SET OF TASKS.
**A)** For the e-book discussion, decide whether each statement agrees with the text: (i) one writer has a dozen computers networked into the district; (ii) students use classic iPods to practice oral fluency and listening skills; (iii) the audiobooks are available only on CD. Answer yes or no for each, quoting the words from the text that settle it.
**B)** Please carry the e-book discussion forward from the point where it stops.

TEXT PASSAGE.
*** Begin section ***

At least paper degrades and doesn't become obsolete in less than two years.

All that being said, I use a combination of books and electronics. I have a computer lab classroom for reading improvemennt. I have a dozen computers networked into the district. In addition, the students use Moodle.com, Gaggle.net, and MyAccess.com for class assignments. Students also use classic iPods for oral fluency and listening skills practice. I have slightly over a dozen audiobooks available for students' listening pleasure; audiobooks are available both on CD (with CD players available) and iPod.
I share your concern with what technologies are genuinely appropriate. Before I abandoned the newspaper entirely I used to marvel at their ability to print little booklets of advertizements and TV Guides. Textbooks these days last for such a little time. I wondered why they were not issued in paperback on newsprint. They could be revised annually and the paper from old ones recycled. What do we do instead? spend huge amounts of money on series that we then cling to like grim death. We hold on to history and social studies texts for a decade passed their currency value. Don't get me started on science texts!

I am deep (I mean so deep) into technology now, but I have not lost sight of the efficacy of appropriate technology in the classroom.
Ah, perfect timing. Our library pruchased 26 e-books last year, all selected by science teachers. Now I'm trying to get the teachers to use them! I have a sales rep from the company coming to do a brief in-service and I also have the actual print reference books. My goal is to have the teachers leave the library with a project, homework assignement or lecture in mind that will tap into the e-books!

Some of the benefits:
- Many include an online dictionary which is a powerful feature!
- Source citation
- Bibliography and “see also” are great tools to find additional resources
- Reading level is age appropriate
- Ideal place for starting research
- Allows the teacher to customize information seeking requirements for specific classes
- Allow for simultaneous use
Hi there,
I am a student at St. John Fisher and I am currently working on being a future educator. We are currently learning about applying technologies in the classroom and how we can use an assortment of techonologies in the classroom. I have personally never used ebooks or have heard alot about them. Although I am not a teacher yetI do believe that ebooks would be a great benefit to the classroom. I think I would want both paperback and and an ebook in the classroom. But what I would like to know about is all the benefits of using ebooks and what other techonologies are you currently using the classroom, is there any good ones I should know about as a future educator?

*** End section ***

(Dataset excerpts)
*** Begin section ***

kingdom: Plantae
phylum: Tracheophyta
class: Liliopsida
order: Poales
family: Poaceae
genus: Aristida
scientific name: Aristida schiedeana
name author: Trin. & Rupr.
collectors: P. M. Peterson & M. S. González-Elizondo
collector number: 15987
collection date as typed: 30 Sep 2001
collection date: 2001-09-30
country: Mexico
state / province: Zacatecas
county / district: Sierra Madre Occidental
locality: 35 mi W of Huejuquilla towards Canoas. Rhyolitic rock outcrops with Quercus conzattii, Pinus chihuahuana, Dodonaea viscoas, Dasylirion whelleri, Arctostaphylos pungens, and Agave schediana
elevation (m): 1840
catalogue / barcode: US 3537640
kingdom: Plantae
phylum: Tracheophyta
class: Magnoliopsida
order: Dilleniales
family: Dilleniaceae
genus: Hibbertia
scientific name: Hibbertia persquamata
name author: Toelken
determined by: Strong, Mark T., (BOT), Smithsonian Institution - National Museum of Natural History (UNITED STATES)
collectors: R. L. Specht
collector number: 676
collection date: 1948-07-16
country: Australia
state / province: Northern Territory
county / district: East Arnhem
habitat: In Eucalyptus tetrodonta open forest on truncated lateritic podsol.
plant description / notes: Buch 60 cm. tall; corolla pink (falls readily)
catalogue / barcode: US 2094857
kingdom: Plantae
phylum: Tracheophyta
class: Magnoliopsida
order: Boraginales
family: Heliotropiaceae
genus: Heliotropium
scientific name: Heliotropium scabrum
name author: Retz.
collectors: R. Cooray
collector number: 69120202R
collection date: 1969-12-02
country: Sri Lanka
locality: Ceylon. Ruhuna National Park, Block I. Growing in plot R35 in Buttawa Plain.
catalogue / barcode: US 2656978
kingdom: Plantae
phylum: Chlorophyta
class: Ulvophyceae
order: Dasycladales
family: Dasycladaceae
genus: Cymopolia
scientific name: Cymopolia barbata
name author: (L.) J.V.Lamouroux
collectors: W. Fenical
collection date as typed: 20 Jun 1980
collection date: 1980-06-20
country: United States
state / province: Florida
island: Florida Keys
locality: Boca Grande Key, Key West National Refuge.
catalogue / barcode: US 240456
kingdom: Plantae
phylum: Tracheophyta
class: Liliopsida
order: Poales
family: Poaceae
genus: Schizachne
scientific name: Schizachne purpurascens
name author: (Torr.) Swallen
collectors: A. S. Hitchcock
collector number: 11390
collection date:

*** End section ***

ANSWERS TO THE EXERCISE.
**A)**
(i) Yes: "I have a dozen computers networked into the district."
(ii) Yes: "Students also use classic iPods for oral fluency and listening skills practice."
(iii) No: "audiobooks are available both on CD (with CD players available) and iPod."

**B)**
Hi Katherine,

I find this discussion to be very interesting and it provoked me to think about my own feelings concerning the matter. I think that E books would be a benefial addition to the classroom, as it provides students with another opportunity for reading. I think they could be a great tool to hook students interest and encourage them to want to read. Of course there isnt a replacement for the real thing, however it may be a strategic way to engage students and interest them. Students today are exposed to many different form of technology, so the incorporation of ebooks allows them to work with technology in a way that is familiar. I think they are also beneficial because it gives students access to books beyond those that are available in the classroom. :)
Katherine,

Education needs to be blend in with todays reality and prepare kids for their future. Therefore Ebooks should be part of the classroom of course :).
I guess its more a question of money than of necessity.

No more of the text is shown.